[Exercise description]: Output the data word for word. Begin at its first line and end at the line with "Document page, 2001x1125 pixels.".
Segment Start: Supplied data
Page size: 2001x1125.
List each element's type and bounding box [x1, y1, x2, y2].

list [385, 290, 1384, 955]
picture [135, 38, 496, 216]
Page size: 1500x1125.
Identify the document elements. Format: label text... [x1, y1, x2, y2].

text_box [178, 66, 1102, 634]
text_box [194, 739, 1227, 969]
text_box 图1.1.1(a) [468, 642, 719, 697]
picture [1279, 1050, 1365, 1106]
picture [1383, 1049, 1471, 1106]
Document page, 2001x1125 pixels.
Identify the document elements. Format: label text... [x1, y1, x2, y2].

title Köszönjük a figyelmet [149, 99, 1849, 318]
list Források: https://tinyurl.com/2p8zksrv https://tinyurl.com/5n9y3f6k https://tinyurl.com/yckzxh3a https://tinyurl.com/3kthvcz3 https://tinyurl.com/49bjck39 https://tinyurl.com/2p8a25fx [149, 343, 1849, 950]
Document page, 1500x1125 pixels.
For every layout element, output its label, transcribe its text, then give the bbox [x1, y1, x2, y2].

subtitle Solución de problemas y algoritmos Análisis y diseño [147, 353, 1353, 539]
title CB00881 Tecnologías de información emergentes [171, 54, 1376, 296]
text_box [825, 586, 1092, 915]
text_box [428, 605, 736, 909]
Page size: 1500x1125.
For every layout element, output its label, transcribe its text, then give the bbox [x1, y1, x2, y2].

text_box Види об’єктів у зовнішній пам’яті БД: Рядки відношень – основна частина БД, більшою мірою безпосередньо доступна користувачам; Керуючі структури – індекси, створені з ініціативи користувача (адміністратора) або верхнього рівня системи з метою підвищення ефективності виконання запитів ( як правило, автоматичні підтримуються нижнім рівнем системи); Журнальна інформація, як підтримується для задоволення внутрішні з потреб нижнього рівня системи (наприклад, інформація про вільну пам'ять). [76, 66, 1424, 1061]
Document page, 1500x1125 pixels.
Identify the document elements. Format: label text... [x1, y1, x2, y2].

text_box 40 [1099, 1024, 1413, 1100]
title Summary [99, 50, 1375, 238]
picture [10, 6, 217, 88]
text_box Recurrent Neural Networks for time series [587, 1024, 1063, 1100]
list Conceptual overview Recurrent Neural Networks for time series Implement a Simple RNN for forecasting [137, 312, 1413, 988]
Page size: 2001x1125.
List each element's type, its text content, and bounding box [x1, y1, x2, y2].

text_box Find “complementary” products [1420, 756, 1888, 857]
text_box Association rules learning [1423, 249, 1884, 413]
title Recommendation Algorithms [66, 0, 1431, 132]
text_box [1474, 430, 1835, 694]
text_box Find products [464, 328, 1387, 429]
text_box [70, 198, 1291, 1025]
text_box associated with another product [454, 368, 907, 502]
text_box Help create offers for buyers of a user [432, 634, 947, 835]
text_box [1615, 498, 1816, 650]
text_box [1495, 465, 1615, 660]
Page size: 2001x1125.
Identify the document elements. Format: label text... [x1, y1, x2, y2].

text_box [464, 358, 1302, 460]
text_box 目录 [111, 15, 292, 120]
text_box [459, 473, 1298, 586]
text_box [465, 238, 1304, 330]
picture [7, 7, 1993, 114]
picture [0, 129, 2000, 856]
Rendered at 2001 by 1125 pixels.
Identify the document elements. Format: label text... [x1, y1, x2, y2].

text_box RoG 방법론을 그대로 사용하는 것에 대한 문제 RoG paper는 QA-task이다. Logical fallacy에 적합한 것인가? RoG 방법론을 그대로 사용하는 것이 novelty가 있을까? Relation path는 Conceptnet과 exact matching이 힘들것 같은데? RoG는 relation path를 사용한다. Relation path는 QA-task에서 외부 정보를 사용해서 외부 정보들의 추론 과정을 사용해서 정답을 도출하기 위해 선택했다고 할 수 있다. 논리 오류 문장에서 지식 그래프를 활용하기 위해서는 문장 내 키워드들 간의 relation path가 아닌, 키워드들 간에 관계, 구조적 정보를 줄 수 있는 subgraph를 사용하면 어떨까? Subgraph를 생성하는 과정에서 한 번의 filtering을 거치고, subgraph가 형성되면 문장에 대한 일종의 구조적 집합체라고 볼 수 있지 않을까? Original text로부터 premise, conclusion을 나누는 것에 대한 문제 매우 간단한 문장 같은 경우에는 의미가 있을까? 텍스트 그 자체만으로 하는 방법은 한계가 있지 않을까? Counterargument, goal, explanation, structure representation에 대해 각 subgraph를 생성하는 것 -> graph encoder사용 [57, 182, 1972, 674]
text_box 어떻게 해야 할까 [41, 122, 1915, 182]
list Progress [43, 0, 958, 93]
Segment End: Supplied data
[Response for this exercise]:
Page size: 2001x1125.
List each element's type and bounding box [x1, y1, x2, y2].

list [385, 290, 1384, 955]
picture [135, 38, 496, 216]
Page size: 1500x1125.
Identify the document elements. Format: label text... [x1, y1, x2, y2].

text_box [178, 66, 1102, 634]
text_box [194, 739, 1227, 969]
text_box 图1.1.1(a) [468, 642, 719, 697]
picture [1279, 1050, 1365, 1106]
picture [1383, 1049, 1471, 1106]
Document page, 2001x1125 pixels.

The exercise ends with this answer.